One of the most important protections is found in Section 12. If a federal employee seeks or receives any temporary relief under this Act—like pausing a mortgage payment or deferring a student loan—that action cannot be used against them later. Creditors cannot deny them credit, change the terms of an existing loan, or deny an insurance policy just because they needed this shutdown protection. This prevents a temporary financial crisis from causing long-term credit damage.
While this bill is a massive win for federal workers, it shifts the burden onto creditors, landlords, and lenders, forcing them to absorb the temporary financial risk caused by a government shutdown. If a landlord is relying on timely rent to pay their own mortgage, they are now legally required to wait, potentially creating a domino effect. The bill attempts to balance this by allowing courts to award fair compensation to landlords or adjust loan terms, but the immediate financial pressure is placed squarely on private entities.
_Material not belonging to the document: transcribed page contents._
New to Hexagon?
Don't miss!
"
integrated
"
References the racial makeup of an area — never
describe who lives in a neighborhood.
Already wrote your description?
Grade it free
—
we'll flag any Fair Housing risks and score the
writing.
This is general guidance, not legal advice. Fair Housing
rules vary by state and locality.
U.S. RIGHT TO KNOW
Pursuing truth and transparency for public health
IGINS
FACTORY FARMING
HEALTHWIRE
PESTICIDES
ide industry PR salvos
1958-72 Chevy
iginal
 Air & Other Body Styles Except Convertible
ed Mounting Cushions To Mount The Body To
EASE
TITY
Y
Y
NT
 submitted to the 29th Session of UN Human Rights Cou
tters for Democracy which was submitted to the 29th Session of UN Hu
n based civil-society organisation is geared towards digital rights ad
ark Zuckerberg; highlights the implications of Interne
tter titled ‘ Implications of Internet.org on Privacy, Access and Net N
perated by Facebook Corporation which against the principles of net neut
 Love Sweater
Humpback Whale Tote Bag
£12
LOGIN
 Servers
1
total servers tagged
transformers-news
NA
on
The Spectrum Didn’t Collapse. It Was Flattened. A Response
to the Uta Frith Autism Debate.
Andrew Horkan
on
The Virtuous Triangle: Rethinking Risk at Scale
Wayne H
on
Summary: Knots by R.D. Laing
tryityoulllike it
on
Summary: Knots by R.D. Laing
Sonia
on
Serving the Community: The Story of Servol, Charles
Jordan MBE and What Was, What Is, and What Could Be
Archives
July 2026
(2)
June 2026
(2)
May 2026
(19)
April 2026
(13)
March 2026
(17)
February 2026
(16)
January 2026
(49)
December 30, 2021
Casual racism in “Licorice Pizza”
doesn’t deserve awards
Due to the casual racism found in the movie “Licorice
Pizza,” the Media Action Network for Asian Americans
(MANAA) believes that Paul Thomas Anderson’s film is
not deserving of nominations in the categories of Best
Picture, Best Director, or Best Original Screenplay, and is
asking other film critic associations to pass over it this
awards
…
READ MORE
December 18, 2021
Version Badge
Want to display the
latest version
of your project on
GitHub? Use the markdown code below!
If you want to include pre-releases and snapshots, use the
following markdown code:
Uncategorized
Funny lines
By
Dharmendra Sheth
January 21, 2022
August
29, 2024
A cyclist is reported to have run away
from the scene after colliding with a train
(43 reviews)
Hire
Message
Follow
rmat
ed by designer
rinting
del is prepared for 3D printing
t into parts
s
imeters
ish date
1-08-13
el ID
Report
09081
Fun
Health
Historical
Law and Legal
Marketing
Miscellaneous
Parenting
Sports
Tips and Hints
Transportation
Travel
Finally, the Act has teeth: anyone who knowingly violates these protections—for instance, a lender who forecloses without court approval or a landlord who attempts an illegal eviction—is committing a misdemeanor and could face fines of up to $110,000 for repeat offenses, or up to a year in prison (Sec. 6, Sec. 7, Sec. 13). This provides strong recourse for federal workers who are wronged while the government gets its act together.